Exercise instructions. Where a line in the entries below contains the word "reports", it counts; give the total by itself.
+++ Source records +++
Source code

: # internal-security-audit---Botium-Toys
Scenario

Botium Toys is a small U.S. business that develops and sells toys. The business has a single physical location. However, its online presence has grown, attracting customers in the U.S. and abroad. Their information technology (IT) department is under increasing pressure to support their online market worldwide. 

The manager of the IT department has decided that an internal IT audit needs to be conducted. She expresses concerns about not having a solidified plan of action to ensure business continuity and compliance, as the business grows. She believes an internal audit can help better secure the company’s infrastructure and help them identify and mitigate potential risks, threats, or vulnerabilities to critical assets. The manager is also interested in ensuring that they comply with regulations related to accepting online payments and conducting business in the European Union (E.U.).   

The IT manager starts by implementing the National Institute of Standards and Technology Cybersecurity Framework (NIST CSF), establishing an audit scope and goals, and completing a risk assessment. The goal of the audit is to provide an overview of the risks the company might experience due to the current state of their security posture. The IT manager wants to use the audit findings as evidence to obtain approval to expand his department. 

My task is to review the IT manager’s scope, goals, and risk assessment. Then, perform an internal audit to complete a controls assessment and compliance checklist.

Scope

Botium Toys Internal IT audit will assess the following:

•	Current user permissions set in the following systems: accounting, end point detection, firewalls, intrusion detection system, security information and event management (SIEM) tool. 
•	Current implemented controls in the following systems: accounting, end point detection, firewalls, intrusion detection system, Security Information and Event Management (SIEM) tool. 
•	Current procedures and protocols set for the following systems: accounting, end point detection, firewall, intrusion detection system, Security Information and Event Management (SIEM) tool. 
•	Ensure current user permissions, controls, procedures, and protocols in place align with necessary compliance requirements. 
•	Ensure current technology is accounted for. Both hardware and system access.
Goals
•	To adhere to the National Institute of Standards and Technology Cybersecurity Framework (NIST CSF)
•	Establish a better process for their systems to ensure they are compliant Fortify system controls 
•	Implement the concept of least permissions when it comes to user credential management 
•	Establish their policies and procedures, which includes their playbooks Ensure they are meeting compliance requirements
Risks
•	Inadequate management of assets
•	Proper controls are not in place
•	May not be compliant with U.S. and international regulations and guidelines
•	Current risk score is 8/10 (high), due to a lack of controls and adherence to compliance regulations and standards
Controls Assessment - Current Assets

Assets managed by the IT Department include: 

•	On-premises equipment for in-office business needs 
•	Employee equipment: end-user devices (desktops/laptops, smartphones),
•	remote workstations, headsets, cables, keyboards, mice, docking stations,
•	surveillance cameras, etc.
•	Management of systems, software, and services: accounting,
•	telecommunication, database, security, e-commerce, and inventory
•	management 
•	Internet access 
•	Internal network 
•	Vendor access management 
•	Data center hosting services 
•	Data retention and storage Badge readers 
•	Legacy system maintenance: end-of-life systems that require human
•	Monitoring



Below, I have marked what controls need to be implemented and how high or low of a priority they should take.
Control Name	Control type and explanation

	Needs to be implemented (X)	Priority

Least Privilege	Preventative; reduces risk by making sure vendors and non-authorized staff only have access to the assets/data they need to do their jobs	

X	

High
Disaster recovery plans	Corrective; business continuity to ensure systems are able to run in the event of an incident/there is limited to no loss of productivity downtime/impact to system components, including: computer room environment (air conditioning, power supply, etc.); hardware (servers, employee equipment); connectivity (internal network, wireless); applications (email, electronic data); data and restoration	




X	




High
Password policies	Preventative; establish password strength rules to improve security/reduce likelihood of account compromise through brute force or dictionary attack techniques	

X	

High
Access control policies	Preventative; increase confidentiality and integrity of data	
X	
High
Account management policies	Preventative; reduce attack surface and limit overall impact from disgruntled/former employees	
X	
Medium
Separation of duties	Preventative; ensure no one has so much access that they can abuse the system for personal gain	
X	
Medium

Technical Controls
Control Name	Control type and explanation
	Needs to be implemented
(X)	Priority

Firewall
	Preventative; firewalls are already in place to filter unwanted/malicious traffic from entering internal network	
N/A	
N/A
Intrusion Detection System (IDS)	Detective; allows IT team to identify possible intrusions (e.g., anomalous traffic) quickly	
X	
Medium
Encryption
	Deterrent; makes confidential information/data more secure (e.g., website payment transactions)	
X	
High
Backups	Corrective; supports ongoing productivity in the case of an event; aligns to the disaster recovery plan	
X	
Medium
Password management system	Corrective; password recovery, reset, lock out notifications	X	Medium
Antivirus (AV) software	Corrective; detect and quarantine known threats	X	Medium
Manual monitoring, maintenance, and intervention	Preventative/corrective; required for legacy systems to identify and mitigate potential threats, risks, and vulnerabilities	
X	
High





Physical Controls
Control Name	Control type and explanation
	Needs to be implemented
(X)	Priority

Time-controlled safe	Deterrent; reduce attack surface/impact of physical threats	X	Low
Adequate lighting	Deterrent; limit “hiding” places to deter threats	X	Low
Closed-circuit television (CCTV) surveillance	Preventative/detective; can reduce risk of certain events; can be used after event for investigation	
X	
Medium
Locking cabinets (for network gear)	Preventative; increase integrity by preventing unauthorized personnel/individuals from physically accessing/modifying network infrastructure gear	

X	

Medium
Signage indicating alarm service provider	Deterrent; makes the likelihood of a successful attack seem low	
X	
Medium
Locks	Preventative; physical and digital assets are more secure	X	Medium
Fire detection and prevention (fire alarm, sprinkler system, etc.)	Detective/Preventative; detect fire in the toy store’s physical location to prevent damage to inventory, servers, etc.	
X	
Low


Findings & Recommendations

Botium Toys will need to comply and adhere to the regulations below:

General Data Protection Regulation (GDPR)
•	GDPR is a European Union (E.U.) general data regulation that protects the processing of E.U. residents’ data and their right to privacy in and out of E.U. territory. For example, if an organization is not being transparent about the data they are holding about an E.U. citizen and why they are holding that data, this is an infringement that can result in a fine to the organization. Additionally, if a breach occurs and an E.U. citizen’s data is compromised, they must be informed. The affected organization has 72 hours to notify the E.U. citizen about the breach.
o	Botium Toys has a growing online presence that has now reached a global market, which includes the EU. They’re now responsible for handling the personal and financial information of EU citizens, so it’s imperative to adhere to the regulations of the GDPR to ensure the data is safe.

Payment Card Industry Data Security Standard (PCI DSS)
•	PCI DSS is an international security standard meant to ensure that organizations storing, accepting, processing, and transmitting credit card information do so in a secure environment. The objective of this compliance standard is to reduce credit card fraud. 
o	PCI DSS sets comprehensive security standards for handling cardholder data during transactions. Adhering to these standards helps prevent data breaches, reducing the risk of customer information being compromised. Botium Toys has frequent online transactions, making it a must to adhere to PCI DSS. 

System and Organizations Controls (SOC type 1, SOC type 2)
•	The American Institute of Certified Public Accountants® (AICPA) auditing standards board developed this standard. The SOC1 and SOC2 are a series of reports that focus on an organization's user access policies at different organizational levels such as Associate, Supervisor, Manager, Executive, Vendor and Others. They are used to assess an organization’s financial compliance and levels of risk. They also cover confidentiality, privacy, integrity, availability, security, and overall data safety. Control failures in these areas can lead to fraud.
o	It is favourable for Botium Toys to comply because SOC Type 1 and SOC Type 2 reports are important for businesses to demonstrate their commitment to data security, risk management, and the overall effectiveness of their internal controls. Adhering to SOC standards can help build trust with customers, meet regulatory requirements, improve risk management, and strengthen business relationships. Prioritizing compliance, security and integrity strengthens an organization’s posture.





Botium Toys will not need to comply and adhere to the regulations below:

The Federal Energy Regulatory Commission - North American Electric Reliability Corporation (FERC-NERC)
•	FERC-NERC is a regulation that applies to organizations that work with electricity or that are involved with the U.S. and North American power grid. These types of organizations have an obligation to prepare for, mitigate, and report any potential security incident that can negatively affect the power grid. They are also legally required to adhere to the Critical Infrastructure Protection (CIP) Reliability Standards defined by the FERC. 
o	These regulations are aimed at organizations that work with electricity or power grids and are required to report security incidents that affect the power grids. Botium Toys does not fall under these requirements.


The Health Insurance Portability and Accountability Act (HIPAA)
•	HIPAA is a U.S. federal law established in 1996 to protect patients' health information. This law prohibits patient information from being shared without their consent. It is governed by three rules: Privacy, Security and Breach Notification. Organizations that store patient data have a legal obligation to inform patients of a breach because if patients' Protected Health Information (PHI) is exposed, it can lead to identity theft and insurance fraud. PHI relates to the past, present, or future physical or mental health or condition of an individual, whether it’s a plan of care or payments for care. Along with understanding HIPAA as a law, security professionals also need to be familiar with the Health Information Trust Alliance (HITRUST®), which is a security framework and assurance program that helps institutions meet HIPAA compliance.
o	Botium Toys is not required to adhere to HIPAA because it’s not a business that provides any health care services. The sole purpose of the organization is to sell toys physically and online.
+++
The answer. 2